Surface Lets Encrypt certificate request errors in GitLab Pages
Everyone can contribute. Help move this issue forward while earning points, leveling up and collecting rewards.
Proposal
GitLab Pages can obtain a Lets Encrypt certificate. Through the ACME verification challenge, different errors can occur, where the UI does not tell in much detail.
My suggestion is surface more errors to the user to help them debug in the right direction.
Additional Context
For example, when a DNS record returns SERVFAIL, the certificate requests bailout. This is hard to debug for users who are not DNS experts, and cannot see the server logs on GitLab.com SaaS. Context with analysis in #35940 (comment 1606914298)

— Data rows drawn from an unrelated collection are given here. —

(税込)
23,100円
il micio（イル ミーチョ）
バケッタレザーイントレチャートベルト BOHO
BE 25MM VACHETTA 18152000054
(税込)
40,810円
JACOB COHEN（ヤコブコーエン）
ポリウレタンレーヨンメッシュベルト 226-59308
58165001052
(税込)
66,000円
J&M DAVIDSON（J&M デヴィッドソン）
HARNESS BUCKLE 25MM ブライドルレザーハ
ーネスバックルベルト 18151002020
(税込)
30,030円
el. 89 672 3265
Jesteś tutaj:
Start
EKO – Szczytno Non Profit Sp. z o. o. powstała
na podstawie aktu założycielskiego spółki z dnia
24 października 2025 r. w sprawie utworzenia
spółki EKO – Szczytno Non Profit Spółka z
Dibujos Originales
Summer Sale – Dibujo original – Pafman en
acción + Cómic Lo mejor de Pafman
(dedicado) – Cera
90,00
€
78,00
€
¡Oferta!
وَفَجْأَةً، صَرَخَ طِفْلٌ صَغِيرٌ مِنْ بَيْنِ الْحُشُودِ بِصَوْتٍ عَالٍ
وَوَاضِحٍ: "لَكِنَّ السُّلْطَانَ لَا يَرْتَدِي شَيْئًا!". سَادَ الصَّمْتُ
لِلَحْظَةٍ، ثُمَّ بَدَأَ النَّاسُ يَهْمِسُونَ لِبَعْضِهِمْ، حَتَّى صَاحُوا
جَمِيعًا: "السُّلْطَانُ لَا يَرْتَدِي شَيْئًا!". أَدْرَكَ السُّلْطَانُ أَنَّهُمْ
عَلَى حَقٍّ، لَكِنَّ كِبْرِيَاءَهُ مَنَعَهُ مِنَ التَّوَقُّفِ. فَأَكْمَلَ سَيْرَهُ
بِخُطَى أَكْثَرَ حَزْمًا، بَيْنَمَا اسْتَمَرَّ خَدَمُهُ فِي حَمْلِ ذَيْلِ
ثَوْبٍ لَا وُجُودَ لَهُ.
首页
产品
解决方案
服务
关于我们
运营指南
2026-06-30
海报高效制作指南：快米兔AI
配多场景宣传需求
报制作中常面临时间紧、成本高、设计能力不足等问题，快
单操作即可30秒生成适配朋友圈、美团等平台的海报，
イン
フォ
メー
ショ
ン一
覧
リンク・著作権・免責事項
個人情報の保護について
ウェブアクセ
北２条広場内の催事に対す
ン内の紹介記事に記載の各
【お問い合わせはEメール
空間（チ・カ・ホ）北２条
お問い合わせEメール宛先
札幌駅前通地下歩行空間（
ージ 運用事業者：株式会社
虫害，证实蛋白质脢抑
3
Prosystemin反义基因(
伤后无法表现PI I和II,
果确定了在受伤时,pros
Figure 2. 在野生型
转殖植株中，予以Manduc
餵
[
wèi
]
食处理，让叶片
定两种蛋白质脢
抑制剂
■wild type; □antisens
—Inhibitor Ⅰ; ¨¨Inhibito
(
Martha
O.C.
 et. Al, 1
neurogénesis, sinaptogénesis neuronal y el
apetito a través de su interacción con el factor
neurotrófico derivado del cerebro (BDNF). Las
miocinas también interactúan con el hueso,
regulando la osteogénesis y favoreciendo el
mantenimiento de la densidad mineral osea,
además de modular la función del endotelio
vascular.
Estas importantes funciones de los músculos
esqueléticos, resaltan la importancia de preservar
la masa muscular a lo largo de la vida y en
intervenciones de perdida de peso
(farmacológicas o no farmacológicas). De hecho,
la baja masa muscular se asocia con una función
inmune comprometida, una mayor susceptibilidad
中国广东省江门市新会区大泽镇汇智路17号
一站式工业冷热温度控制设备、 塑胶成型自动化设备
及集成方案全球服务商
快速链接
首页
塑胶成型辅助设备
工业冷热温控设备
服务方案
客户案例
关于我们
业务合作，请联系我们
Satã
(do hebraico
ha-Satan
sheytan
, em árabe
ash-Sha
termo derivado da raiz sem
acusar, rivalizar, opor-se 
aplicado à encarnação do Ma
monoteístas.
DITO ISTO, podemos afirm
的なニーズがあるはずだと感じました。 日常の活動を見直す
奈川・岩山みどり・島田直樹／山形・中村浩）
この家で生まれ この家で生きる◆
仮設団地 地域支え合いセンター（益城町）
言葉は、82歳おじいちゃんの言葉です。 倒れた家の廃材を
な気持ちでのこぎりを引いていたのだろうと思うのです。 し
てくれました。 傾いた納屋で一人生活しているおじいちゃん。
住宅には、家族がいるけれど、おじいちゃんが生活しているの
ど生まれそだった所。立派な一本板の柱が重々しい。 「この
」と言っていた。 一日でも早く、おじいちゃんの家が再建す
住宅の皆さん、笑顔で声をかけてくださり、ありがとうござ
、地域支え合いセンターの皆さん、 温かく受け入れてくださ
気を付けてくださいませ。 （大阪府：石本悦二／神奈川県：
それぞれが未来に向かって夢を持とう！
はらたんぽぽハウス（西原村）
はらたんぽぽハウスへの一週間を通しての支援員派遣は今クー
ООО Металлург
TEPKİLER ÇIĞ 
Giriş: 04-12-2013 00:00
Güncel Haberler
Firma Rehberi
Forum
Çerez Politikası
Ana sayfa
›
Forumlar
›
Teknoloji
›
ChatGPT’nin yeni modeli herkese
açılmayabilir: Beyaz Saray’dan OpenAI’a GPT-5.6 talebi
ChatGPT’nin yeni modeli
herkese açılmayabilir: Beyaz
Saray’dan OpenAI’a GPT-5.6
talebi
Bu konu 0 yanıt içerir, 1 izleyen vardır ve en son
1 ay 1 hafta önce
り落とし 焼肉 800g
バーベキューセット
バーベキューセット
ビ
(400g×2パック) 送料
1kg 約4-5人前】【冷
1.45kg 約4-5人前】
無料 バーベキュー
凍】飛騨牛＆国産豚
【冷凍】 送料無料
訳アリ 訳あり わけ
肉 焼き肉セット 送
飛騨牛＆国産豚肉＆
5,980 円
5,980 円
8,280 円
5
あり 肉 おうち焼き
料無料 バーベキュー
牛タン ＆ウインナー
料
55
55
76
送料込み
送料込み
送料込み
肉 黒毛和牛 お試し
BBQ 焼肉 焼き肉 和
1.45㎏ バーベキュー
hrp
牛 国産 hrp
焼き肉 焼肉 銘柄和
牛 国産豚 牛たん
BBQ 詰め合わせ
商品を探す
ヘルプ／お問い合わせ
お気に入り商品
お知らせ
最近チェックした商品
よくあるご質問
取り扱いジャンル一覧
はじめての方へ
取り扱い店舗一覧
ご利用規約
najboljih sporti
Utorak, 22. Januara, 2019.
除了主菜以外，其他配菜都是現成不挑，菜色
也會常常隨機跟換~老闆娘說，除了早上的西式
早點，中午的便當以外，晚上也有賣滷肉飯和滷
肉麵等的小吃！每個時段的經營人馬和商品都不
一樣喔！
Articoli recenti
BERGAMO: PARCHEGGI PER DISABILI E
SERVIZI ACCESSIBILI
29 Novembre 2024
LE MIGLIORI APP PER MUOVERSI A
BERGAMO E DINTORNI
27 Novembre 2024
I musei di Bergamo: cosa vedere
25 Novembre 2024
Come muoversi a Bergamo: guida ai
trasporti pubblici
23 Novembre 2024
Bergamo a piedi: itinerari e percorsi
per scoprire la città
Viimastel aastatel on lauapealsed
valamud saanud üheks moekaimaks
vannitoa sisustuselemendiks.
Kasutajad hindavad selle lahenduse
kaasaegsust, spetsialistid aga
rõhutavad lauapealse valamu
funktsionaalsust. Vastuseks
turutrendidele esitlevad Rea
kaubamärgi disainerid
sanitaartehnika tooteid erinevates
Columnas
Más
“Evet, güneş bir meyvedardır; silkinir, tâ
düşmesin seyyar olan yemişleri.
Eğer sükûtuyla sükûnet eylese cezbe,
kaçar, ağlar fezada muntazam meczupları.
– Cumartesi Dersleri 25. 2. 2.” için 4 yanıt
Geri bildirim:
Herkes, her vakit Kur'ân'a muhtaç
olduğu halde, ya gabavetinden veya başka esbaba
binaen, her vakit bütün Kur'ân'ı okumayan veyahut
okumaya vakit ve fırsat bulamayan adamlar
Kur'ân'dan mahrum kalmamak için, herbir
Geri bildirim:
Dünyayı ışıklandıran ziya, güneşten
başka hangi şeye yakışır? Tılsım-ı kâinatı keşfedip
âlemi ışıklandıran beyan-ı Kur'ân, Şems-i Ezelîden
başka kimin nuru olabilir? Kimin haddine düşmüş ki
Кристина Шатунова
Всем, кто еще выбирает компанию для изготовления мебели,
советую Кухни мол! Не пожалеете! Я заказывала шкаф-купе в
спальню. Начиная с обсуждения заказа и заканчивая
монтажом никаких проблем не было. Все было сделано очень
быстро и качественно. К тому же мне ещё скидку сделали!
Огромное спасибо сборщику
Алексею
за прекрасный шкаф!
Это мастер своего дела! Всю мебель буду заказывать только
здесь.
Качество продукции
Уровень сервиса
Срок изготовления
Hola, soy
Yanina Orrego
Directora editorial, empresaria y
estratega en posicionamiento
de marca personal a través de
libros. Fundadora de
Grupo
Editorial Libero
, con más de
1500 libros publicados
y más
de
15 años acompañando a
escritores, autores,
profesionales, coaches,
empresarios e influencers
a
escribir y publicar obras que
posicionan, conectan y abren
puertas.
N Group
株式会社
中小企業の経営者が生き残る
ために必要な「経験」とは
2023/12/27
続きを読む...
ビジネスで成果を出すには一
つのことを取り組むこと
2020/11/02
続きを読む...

There are concerns to not surface every error to users.
we should already have all the data. In the past, we had some concerns about surfacing it to the user, but I guess we can do it behind the feature flag.
Maybe we can filter for specific error types returned by the Acme::Client::Error class, for example Dns in the first iteration.
I'm not deeply familiar with the GitLab Lets Encrypt requests implementation -- is there a way to fetch the raw error message? I would assume that the ACME challenge returns something like
SERVFAILor DNS specific context when the challenge fails. Looking at https://gitlab.com/gitlab-org/gitlab/-/blob/master/app/services/pages_domains/obtain_lets_encrypt_certificate_service.rb#L62 I assume the code already fetches the raw errors but maybe there are more options. Maybe with capturing Acme::Client::Error types but I'm not sure if that is a good path forward.